4. The referencing model must be based on XML Signature's Reference Processing Model [XMLDSIG] with the following two qualifications:
   1. As recommended by [XMLDSIG], where a referencing mechanism supports transforms any fragment processing should be specified as part of the transform.
   2. Where a referencing mechanism does not support Transforms, applications should support same-document XPointers '#xpointer(/)' and '#xpointer(id("ID"))'.
5. Transforms  {WS}
   1. Encryption Transforms: The specification must not enable the specification of additional transforms as  part of encrypting and decrypting data; transforms on data being encrypted/decrypted must be done by the application. For example, compression could be done by compressing the content and wrapping that data in an XML compression syntax and then encrypting it. {FTF1}
6. Encryption and Signatures
   1. The specification must recommend approaches for use of XML Signature with XML Encryption such that multiple parties may selectively encrypt and sign portions of documents that might already be signed and encrypted. Recipients should be able to easily determine whether or not to decrypt data prior to signature validation.
      1. Applications have the following options:
         1. When data is encrypted, so is its Signature; consequently those Signature you can see can be validated. (However, this is not always easily accomplished with detached Signatures.){List: Finney}
         2. Employ the "decrypt-except" signature transform, being developed as a separate specification. It works as follows: during signature transform processing, if you encounter a decrypt transform, decrypt all encrypted content in the document except for those excepted by an enumerated set of references. {List: Maruyama, FTF1}

         The WG is continuing to discuss these options and others.

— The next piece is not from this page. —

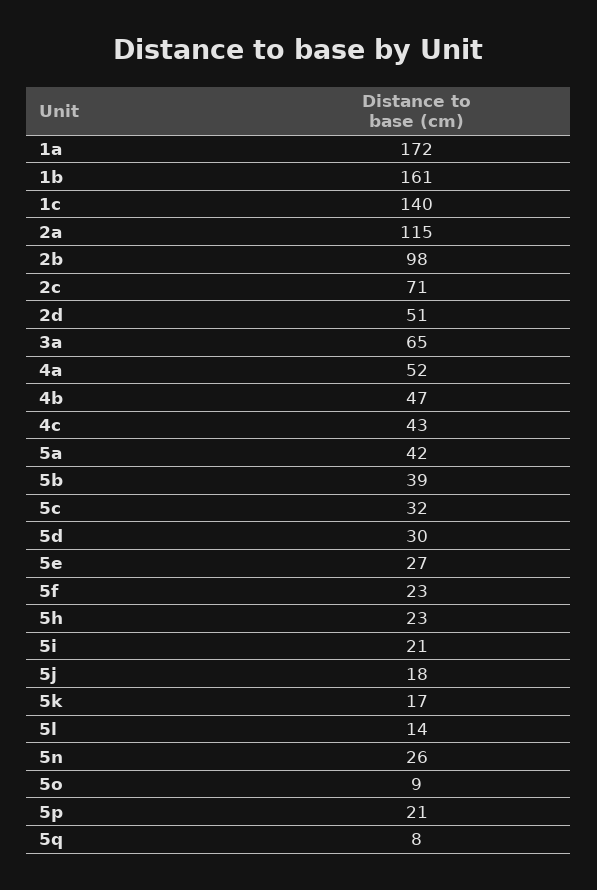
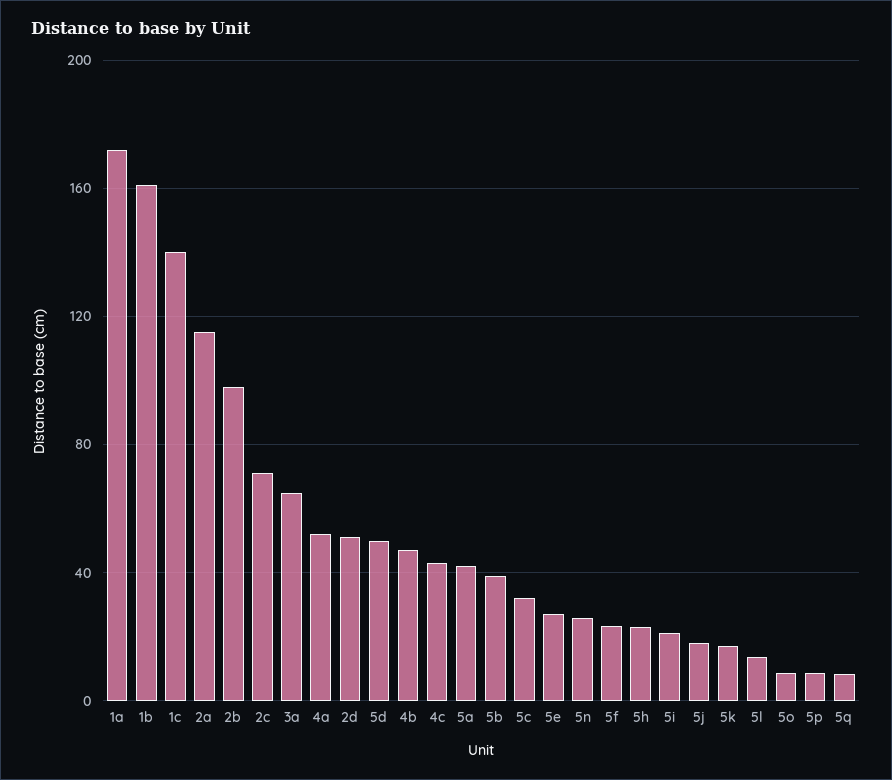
5d: 30 -> 50
5p: 21 -> 10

7. The encryption and XML processing should be
   1. Fast {List: Ferguson}
   2. Memory efficient {List: Ferguson}
   3. Work with tree and event based parsers {List: Ferguson}

4. Algorithms and Structures

1. The solution must work with arbitrary encryption algorithms, including symmetric and asymmetric keys schemes as well as dynamic negotiation of keying material. {prop1, prop2}
2. The specification must specify or reference one mandatory to implement algorithm for only the most common application scenarios.
   1. Stream Encryption Algorithms {FTF1}
      1. none
   2. Block Encryption Algorithms {FTF1}
      1. AES with CMS keylength is required to implement
      2. 3DES is required to implement -- this may be relaxed when AES as matures.
      3. AES at other keylengths is optional to implement.
   3. Chaining Modes {FTF1}
      1. CBC (Cipher Block Chaining) with PKCS#5 padding is optional to implement.
   4. Key Transport {FTF1}
      1. RSA-OEAP used with AES is required to implement.
      2. RSA-v1.5 used with 3DES is required to implement -- this may be relaxed as AES matures.
   5. Key Agreement {